# relative MIP gap tolerance

Sets a relative tolerance on the gap between the best integer objective and the objective of the best node remaining.

## Purpose

Relative MIP gap tolerance

API | Parameter Name | Name prior to V12.6.0 |
---|---|---|

C | CPXPARAM_MIP_Tolerances_MIPGap | CPX_PARAM_EPGAP |

C++ | IloCplex::Param::MIP::Tolerances::MIPGap | EpGap (double) |

Java | IloCplex.Param.MIP.Tolerances.MIPGap | EpGap (double) |

.NET | Cplex.Param.MIP.Tolerances.MIPGap | EpGap (double) |

OPL | epgap | |

Python | parameters.mip.tolerances.mipgap | mip.tolerances.mipgap |

MATLAB | Cplex.Param.mip.tolerances.mipgap | mip.tolerances.mipgap |

Interactive | mip tolerances mipgap | mip tolerances mipgap |

Identifier | 2009 | 2009 |

## Description

When the value

`|bestbound-bestinteger|/(1e-10+|bestinteger|) `

falls below the value of this parameter, the mixed integer optimization is stopped.

For example, to instruct CPLEX to stop as soon as it has found a feasible integer solution proved to be within five percent of optimal, set the relative MIP gap tolerance to 0.05.

Given the above value (or any other suitable metric) used to assess the relative gap, a few situations require careful assessment of whether this metric is the most suitable one for controlling when to terminate the MIP optimization.
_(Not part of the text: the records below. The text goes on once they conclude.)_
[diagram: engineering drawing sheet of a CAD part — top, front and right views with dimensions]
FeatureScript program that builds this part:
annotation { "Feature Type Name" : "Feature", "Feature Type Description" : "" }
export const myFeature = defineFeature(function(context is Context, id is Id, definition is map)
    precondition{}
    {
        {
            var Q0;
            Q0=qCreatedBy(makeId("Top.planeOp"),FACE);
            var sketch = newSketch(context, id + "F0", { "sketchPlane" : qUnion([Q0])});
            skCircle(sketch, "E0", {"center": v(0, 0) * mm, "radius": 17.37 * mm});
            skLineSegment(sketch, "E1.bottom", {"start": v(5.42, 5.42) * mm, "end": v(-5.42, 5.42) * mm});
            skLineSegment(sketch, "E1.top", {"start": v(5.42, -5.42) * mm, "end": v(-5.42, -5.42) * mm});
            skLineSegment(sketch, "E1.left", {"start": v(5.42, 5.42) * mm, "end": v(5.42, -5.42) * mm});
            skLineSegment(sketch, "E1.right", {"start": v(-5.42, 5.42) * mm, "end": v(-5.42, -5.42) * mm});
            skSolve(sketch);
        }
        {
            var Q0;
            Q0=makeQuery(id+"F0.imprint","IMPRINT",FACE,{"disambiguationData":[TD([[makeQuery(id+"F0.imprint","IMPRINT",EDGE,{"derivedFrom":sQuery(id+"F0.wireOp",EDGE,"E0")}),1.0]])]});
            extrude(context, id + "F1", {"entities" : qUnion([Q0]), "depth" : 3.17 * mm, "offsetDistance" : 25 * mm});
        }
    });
First, for a MIP where the best node and best integer value have opposing signs, the gap may not move monotonically. Once the signs of these two values are the same, monotonicity of the gap will occur. With opposing signs, consider adding a constant term to the objective so that the best bound value starts at zero and always has the same sign as the best integer. However, keep in mind that, more generally, adding large constant terms to the objective can alter the point in the mixed integer optimization at which the relative MIP gap is satisfied. In such cases, the absolute MIP gap or other termination criteria may be more useful.

Values

Any number
from 0.0 to 1.0; **default**: 1e-04.